This
year, the most amazing thing I saw at Google’s annual developer
conference wasn’t a phone, a tablet, or even a head-mounted display. It
was a 360-degree 3D video that took me to Japan. Now, filmmakers can
spend $15,000 on the tech that made it possible: the GoPro Odyssey. It’s
one heck of a camera.
Okay, so I probably need to do a little explaining: the GoPro Odyssey isn’t a camera in the traditional sense.
It’s actually an array of 16 perfectly aligned GoPro Hero4 Black
cameras—the same $500 ones you’d mount on your surfboard or drone or
mountain bike—plus some special Google hardware and software to combine
them into a single 360-degree stereoscopic 3D video at 8K resolution and
30 frames per second. (It’s an incredible amount of data.)

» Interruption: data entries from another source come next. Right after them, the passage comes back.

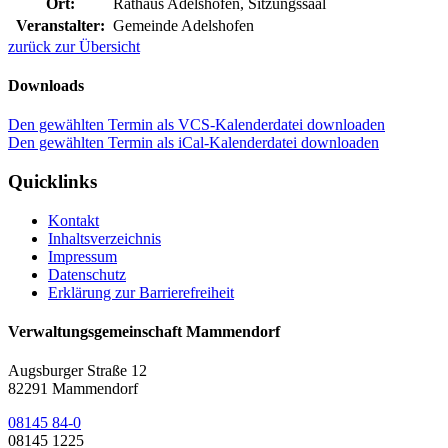
Ort:
Rathaus Adelshofen, Sitzungssaal
Veranstalter:
Gemeinde Adelshofen
zurück zur Übersicht
Downloads
Den gewählten Termin als VCS-Kalenderdatei downloaden
Den gewählten Termin als iCal-Kalenderdatei downloaden
Quicklinks
Kontakt
Inhaltsverzeichnis
Impressum
Datenschutz
Erklärung zur Barrierefreiheit
Verwaltungsgemeinschaft Mammendorf
Augsburger Straße 12
82291 Mammendorf
08145 84-0
08145 1225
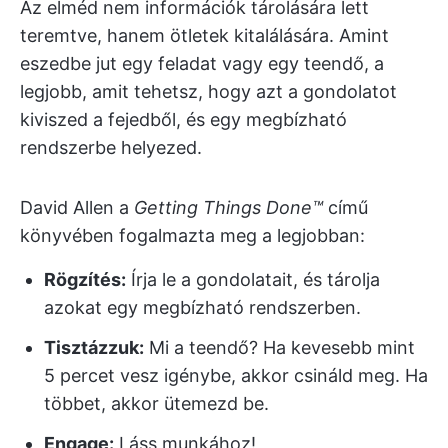
Az elméd nem információk tárolására lett
teremtve, hanem ötletek kitalálására. Amint
eszedbe jut egy feladat vagy egy teendő, a
legjobb, amit tehetsz, hogy azt a gondolatot
kiviszed a fejedből, és egy megbízható
rendszerbe helyezed.
David Allen a
Getting Things Done™
című
könyvében fogalmazta meg a legjobban:
Rögzítés:
Írja le a gondolatait, és tárolja
azokat egy megbízható rendszerben.
Tisztázzuk:
Mi a teendő? Ha kevesebb mint
5 percet vesz igénybe, akkor csináld meg. Ha
többet, akkor ütemezd be.
Engage:
Láss munkához!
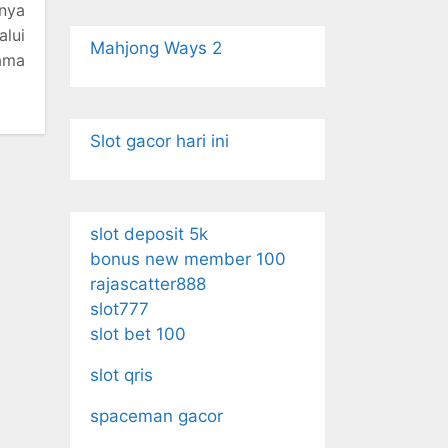
nya
alui
Mahjong Ways 2
sama
Slot gacor hari ini
slot deposit 5k
bonus new member 100
rajascatter888
slot777
slot bet 100
slot qris
spaceman gacor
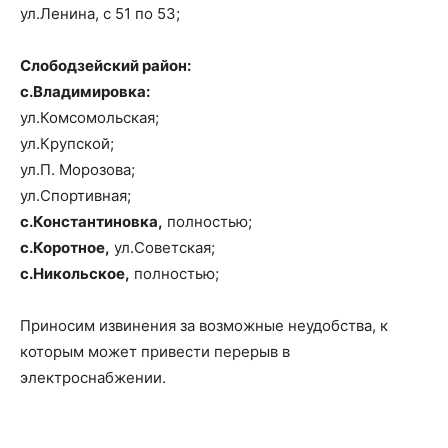
ул.Ленина, с 51 по 53;
Слободзейский район:
с.Владимировка:
ул.Комсомольская;
ул.Крупской;
ул.П. Морозова;
ул.Спортивная;
с.Константиновка,
полностью;
с.Коротное,
ул.Советская;
с.Никольское,
полностью;
Приносим извинения за возможные неудобства, к
которым может привести перерыв в
электроснабжении.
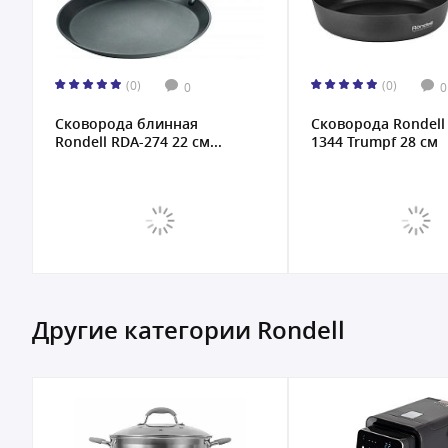
(0)
(0)
0
0
Сковорода блинная
Сковорода Rondell
Rondell RDA-274 22 см...
1344 Trumpf 28 см
Другие категории Rondell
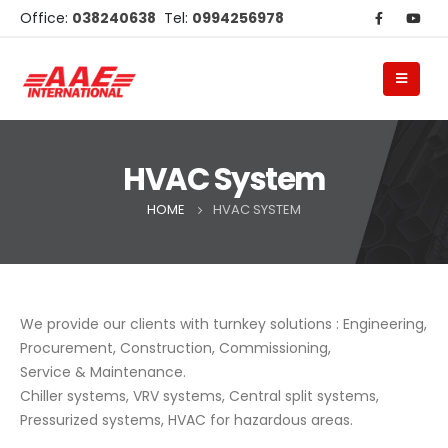
Office:
038240638
Tel:
0994256978
HVAC System
HOME
HVAC SYSTEM
We provide our clients with turnkey solutions : Engineering,
Procurement, Construction, Commissioning,
Service & Maintenance.
Chiller systems, VRV systems, Central split systems,
Pressurized systems, HVAC for hazardous areas.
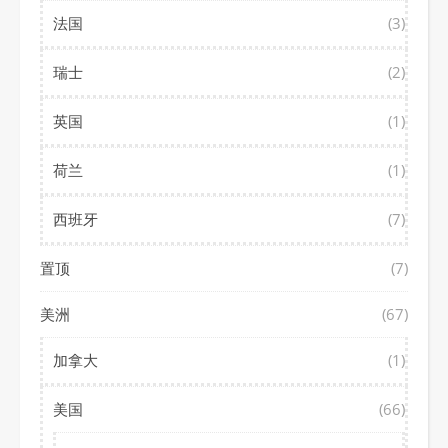
法国
(3)
瑞士
(2)
英国
(1)
荷兰
(1)
西班牙
(7)
置顶
(7)
美洲
(67)
加拿大
(1)
美国
(66)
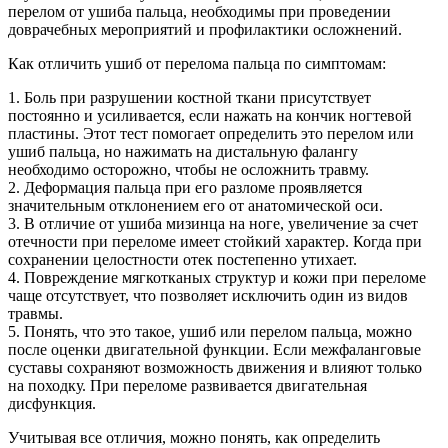
перелом от ушиба пальца, необходимы при проведении
доврачебных мероприятий и профилактики осложнений.
Как отличить ушиб от перелома пальца по симптомам:
1. Боль при разрушении костной ткани присутствует
постоянно и усиливается, если нажать на кончик ногтевой
пластины. Этот тест помогает определить это перелом или
ушиб пальца, но нажимать на дистальную фалангу
необходимо осторожно, чтобы не осложнить травму.
2. Деформация пальца при его разломе проявляется
значительным отклонением его от анатомической оси.
3. В отличие от ушиба мизинца на ноге, увеличение за счет
отечности при переломе имеет стойкий характер. Когда при
сохранении целостности отек постепенно утихает.
4. Повреждение мягкотканых структур и кожи при переломе
чаще отсутствует, что позволяет исключить один из видов
травмы.
5. Понять, что это такое, ушиб или перелом пальца, можно
после оценки двигательной функции. Если межфаланговые
суставы сохраняют возможность движения и влияют только
на походку. При переломе развивается двигательная
дисфункция.
Учитывая все отличия, можно понять, как определить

What Odyssey looks like now. The top image in this post is what it looked like back in May.
The
result is a video like nothing you’ve ever seen. You place your
smartphone into a Google Cardboard VR headset, put it up to your face,
and you’re somewhere else. A beach. A glacier. A cable car
climbing up a Japanese mountain filled with sightseers like yourself.
And the quality is far better than any other such 360-degree video I’ve
seen, due to the way Google’s software computationally generates
believable 3D no matter where you turn your head. No seams. With this
camera, filmmakers could take you to all sorts of wonderful places.
You don’t technically need
to buy a $15,000 GoPro rig to create such a video: Google’s initative,
dubbed Jump, will actually let you 3D-print a frame to install your own
cameras. But the GoPro Odyssey kit doesn’t just come with 16 cameras
(and 16 cables, and 16 microSD cards, and... you get the picture) it’s
also got the hardware to interface all of them together, custom firmware
loaded onto the cameras, and a way to plug ‘em all into an AC outlet
simultaneously—so you don’t need to swap out 16 batteries in the middle
of a shoot.
GoPro
claims Odyssey allows the 16 Hero4 Black units to act like a single
camera, with every pixel of every frame synced accurately.
Plus—since
GoPro is Google’s primary partner—this is probably the only way you get
access to Google’s super-impressive Jump video assembler technology for
a while. Speaking of getting access, though, it may be rather limited
to start: GoPro and Google are accepting applications now, but will only give “select content partners” the go-ahead to actually buy one.
In
the meanwhile, there’s already a way for you to see what this camera is
capable of: just direct your Chrome browser or the YouTube app on your
phone to this video:
Be sure to tap and drag (or move your phone) to pan around. Or put on a Google Cardboard headset for the best results.
What if you aren’t a pro, yet you still like the idea of creating virtual reality videos? You could try a Ricoh Theta,
which will let you publish non-3D spherical videos to YouTube and
spherical photos to Google Street View. Or you could wait for GoPro to
create a consumer-grade VR camera. I’m pretty sure that’s coming, too.